*EXERCISE DESCRIPTION*: Quote the farm journal entry below in full, word for word.

*READING PASSAGE*:
## START

Saturday, May 26, 2018

November Hill farm journal, 55

The garage painting job, including the stairway up to the main floor, is complete and it looks terrific. Next we will paint the interior doors down there and replace insulation in the large storage room. Yesterday I bought supplies to create a bee hive storage area in the smaller storage room. Which brings me to sad news.

The honeybee nucs I had ordered have been delayed twice already, and I got word this week that they have been delayed yet again. Delivery date is now June 16th. Unfortunately, the nectar flow in our area is completely over with at this point, and it’s the nectar flow that gives honeybees the energy to draw out new comb grow the colony. I would have to feed many gallons of sugar syrup at this point, and I really don’t want to start my beekeeping experience that way, so I have canceled the order. I will have to try again next spring.

## END

*ROWS*:
## START

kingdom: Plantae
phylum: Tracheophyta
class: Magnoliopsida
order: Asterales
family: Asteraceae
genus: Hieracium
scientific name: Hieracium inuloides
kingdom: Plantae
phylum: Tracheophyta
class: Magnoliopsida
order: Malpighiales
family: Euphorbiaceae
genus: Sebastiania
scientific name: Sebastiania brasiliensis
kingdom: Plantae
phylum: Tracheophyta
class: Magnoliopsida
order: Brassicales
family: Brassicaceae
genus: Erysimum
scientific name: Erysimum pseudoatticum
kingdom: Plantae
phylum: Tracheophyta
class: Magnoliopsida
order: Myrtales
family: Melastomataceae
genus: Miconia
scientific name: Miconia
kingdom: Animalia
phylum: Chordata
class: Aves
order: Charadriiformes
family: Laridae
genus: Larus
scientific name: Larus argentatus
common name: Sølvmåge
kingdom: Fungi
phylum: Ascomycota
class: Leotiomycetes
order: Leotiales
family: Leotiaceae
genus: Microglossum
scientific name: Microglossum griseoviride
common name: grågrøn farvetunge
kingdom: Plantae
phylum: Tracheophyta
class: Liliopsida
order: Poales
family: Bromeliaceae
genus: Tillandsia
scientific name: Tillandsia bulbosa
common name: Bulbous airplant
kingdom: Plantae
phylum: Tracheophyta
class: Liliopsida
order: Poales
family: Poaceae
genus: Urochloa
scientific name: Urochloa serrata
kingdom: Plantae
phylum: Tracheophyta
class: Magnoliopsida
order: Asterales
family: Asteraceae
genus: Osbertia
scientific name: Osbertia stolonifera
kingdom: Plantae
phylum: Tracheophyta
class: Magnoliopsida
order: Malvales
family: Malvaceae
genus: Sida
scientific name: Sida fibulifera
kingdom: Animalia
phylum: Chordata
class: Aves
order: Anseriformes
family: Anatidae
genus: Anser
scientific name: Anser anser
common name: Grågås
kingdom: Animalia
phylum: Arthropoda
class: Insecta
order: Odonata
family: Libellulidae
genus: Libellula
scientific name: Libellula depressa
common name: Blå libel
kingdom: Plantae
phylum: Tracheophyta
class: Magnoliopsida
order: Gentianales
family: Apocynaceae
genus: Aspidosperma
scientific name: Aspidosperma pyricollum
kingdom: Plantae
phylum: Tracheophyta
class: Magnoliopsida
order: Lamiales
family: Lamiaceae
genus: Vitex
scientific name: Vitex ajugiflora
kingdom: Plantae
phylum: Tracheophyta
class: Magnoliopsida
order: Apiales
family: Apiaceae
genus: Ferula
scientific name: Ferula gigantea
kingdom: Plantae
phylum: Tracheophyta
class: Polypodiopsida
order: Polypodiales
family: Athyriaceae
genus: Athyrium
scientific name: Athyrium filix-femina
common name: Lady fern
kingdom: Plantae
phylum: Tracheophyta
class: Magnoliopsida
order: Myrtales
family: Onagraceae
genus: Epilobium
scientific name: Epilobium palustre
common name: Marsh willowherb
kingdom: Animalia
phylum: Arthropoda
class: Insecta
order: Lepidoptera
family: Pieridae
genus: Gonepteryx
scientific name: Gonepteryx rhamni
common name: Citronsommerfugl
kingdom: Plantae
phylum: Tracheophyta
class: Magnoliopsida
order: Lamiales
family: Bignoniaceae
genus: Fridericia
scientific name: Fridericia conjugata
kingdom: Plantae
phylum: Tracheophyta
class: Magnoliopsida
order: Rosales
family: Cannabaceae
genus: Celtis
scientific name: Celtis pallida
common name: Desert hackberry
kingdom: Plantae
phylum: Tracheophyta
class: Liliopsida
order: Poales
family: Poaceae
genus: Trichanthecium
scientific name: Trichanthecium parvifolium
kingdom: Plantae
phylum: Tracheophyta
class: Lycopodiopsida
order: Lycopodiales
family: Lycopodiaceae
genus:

## END

*ANSWER BELOW*:
Saturday, May 26, 2018

November Hill farm journal, 55

The garage painting job, including the stairway up to the main floor, is complete and it looks terrific. Next we will paint the interior doors down there and replace insulation in the large storage room. Yesterday I bought supplies to create a bee hive storage area in the smaller storage room. Which brings me to sad news.

The honeybee nucs I had ordered have been delayed twice already, and I got word this week that they have been delayed yet again. Delivery date is now June 16th. Unfortunately, the nectar flow in our area is completely over with at this point, and it’s the nectar flow that gives honeybees the energy to draw out new comb grow the colony. I would have to feed many gallons of sugar syrup at this point, and I really don’t want to start my beekeeping experience that way, so I have canceled the order. I will have to try again next spring.